We stayed at a lovely apartment through AirBnB which was about a 5 minute walk to the Zocalo and the perfect location for exploring Mexico City.

Food & Drink:

Cafe De Tacuba – a traditional Mexican restaurant. We went for late breakfast. Lovely, milky and very hot coffee is poured in front of you. The eggs with refried beans and the green enchiladas are very good. The restaurant is beautifully tiled with stained glass windows and the service is great.

Gran Hotel De La Ciudad De Mexico – the restaurant is on the top floor of the hotel which overlooks the Zocalo. It is open air so bring a coat/jumper. The food is ok but the service is slow. We would recommend going up for a Margarita and take in the view of the Zocalo.

Cafe El Popular – another traditional Mexican restaurant. We had a kind of Mexican cheese on toast but with refried beans between the toast and cheese. It was delicious. The service is great and the coffee was lovely.

Lalo! – lovely Italian with Neapolitan wood fired pizzas and quirky paintings on the walls. Pizza was delicious and service was great.
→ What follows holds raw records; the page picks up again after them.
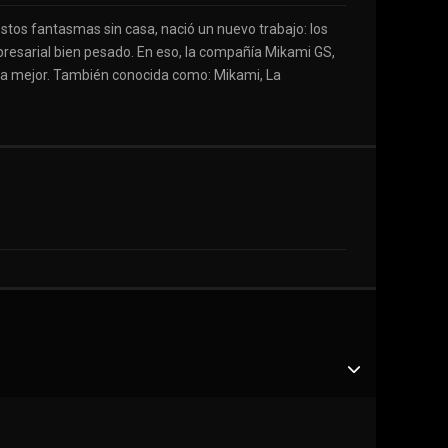
stos fantasmas sin casa, nació un nuevo trabajo: los
resarial bien pesado. En eso, la compañía Mikami GS,
la mejor. También conocida como: Mikami, La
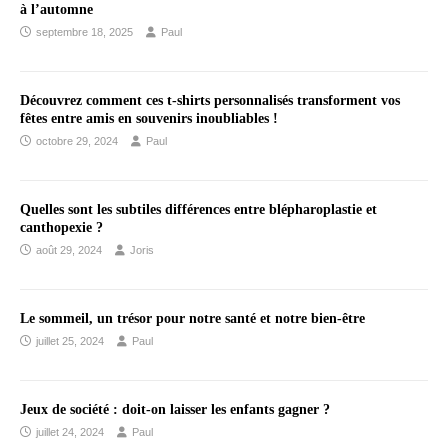
à l’automne
septembre 18, 2025
Paul
Découvrez comment ces t-shirts personnalisés transforment vos
fêtes entre amis en souvenirs inoubliables !
octobre 29, 2024
Paul
Quelles sont les subtiles différences entre blépharoplastie et
canthopexie ?
août 29, 2024
Joris
Le sommeil, un trésor pour notre santé et notre bien-être
juillet 25, 2024
Paul
Jeux de société : doit-on laisser les enfants gagner ?
juillet 24, 2024
Paul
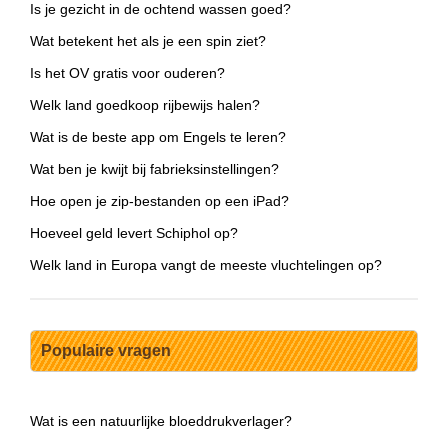
Is je gezicht in de ochtend wassen goed?
Wat betekent het als je een spin ziet?
Is het OV gratis voor ouderen?
Welk land goedkoop rijbewijs halen?
Wat is de beste app om Engels te leren?
Wat ben je kwijt bij fabrieksinstellingen?
Hoe open je zip-bestanden op een iPad?
Hoeveel geld levert Schiphol op?
Welk land in Europa vangt de meeste vluchtelingen op?
Populaire vragen
Wat is een natuurlijke bloeddrukverlager?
A little bit of Spanish goes a long way – the majority of people in Mexico City do not speak English so a small amount of Spanish is essential, even if it’s just hello and thank you. Most people will be able to understand English but not speak it. If all else fails, use Google translate!

Monday sight seeing is a no go – all the major attractions in Mexico City, mainly around the Zocalo, are shut on Mondays. The floating gardens at Xochimilco are open though as are most restaurants and shops.

Go anti-clockwise – The Museo Nacional De Anthropologia is vast. Make sure you go anti-clockwise round the courtyard into each of the exhibits starting from the right as you enter. If not, you will start at the most recent civilisation and end on the Evolution of Man!